The fracking industry knows their biggest problem is disposal of the massive amounts of waste from fracking shale.
According to the American Petroleum Institute, 1.2 barrels of waste is produced for every foot that is drilled. A Barnett Shale well is between 8,000 and 12,000 feet then they can drill a mile (5,280′) or more horizontally. There are about 16000 wells in the Barnett Shale.
(10,000′ + 5,280′)1.2 * 16,000 = 293,376,000 barrels
The waste is toxic, contains chemicals used during the drilling process and metal drill bit pieces and can contain radioactive materials, heavy metals and other impurities from the formation.
How ‘Landfarms’ For Disposing Drilling Waste Are Causing Problems In Texas
NOVEMBER 12, 2012 | 6:45 AM
BY DAVE FEHLING
If you listen to the audio tape for this story, there is more information. “There were hundreds and hundreds of violations…” The Texas Railroad Commission knew there were serious problems but they did what they do best: ignored it for 6 years while the facility contaminated our water.
When we issued our findings, the Texas media gave Commissioner Barry Smitherman plenty of ink to dispute our findings. It’s a shame the media did not bother to check the accuracy of Smitherman’s statements. We did though and here are some highlights:
But Barry Smitherman, chairman of the Texas Railroad Commission, said enforcement is a high priority for him, dating back to his tenure at the Public Utility Commission and the Harris County District Attorney’s Office, and issued a statement highlighting some of the agency’s accomplishments. The commission adopted new guidelines last month establishing higher penalties, he said.
The new guidelines will not necessarily result in higher penalties. The guidelines state that: “penalties listed in this section serve as guidelines to be considered by the Commission. . .the actual penalties recommended and assessed will be determined by the enforcement staff attorney, the examiners, and ultimately, the Commission.”
Still, they are an improvement – a baby step in the right direction. But the guidelines do not go far enough. A minimum $1,000 fine for polluting surface or ground water is not a strong signal to companies. Also, the guidelines do little to motivate companies who repeatedly violate rules. If a company has 1 previous violation in the past seven years, they may be fined an extra $1,000. If a company has five previous violations in the past seven years, they may be fined an extra $5,000. If a company has more than five, in other words is a seriously negligent operator, the extra fine is. . . $5,000.
” the agency said it assessed $1,965,019 in penalties for the year ended Aug. 31.”
What does this really mean? According to RRC data the average fine for minor and major violations in FY 2012 was $1,627. ($1,965,019 divided by 1,208 sent to enforcement = $1,627 avg. per violation).

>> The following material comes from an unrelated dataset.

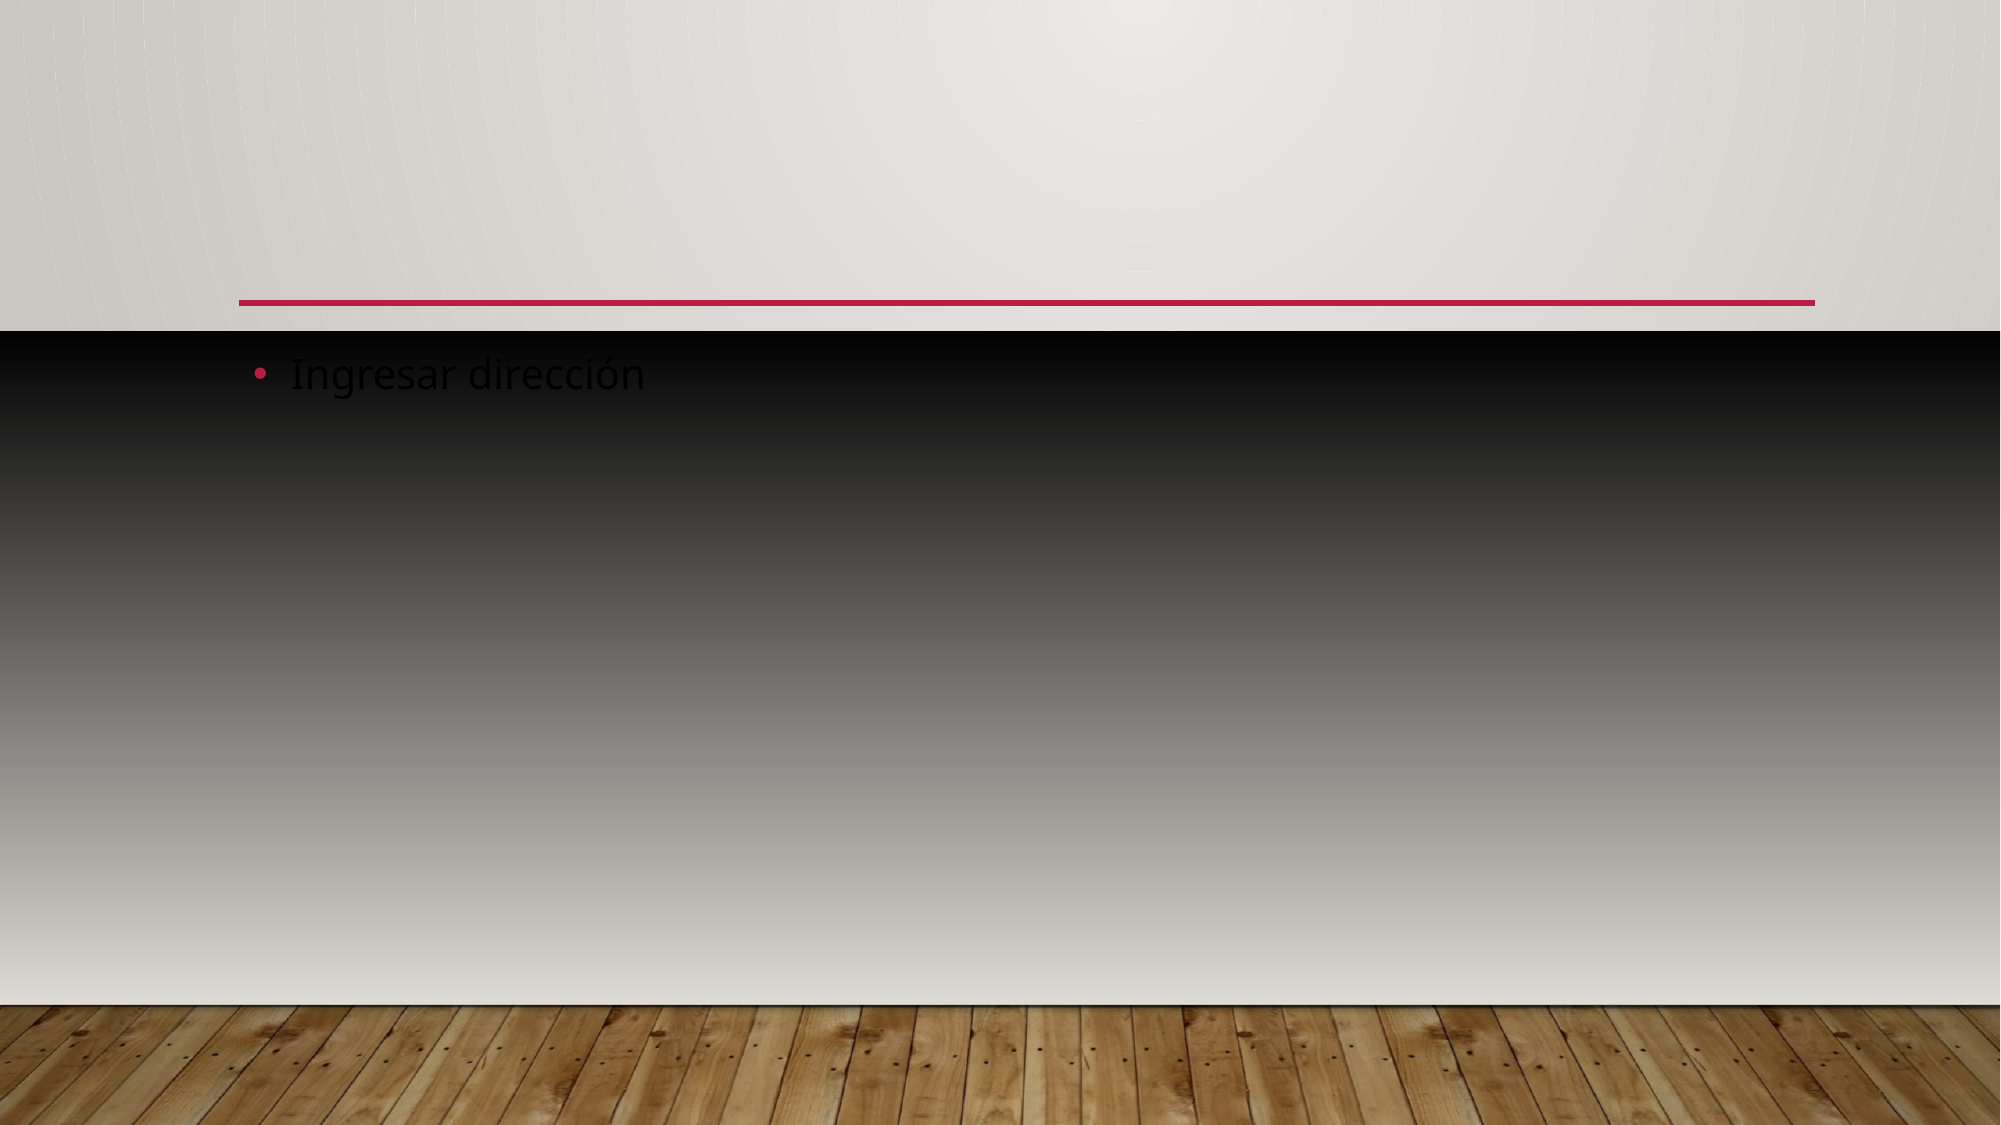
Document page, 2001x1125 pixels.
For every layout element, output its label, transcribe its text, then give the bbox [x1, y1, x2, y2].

list Ingresar dirección [238, 330, 1814, 897]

Is that level of a fine really “strong enforcement”?
“Most of the Earthworks report’s data was compiled in 2010, when the Railroad Commission had 88 field inspectors; that increased to 97 inspectors in 2011. Smitherman said the number grew to 153 oil and gas field inspectors by this year.”
According to an email query to RRC in April 2012, out of 153 RRC personnel with inspection responsibilities there were 97 full-time inspectors. The following is a quote from the email response:
“9 Lead Techs
97 Full-time inspectors
31 State Pluggers
15 District Office Cleanup Coordinators
153 total inspectors
The Techs, Pluggers and Cleanup Coordinators are all very important jobs and let’s hope they are still doing them. It’s dishonest to count Techs, Pluggers and Cleanup Coordinators as full-time inspectors. What if the Allen Police Department started counting all the administrative assistants as police officers? Same diff here. There are only 97 full-time inspectors.
There’s more, but I’ll stop here. It’s such a shame that our Railroad Commissioners use this kind of spin to fool the public. It’s bad enough that they turn their heads while our water gets contaminated.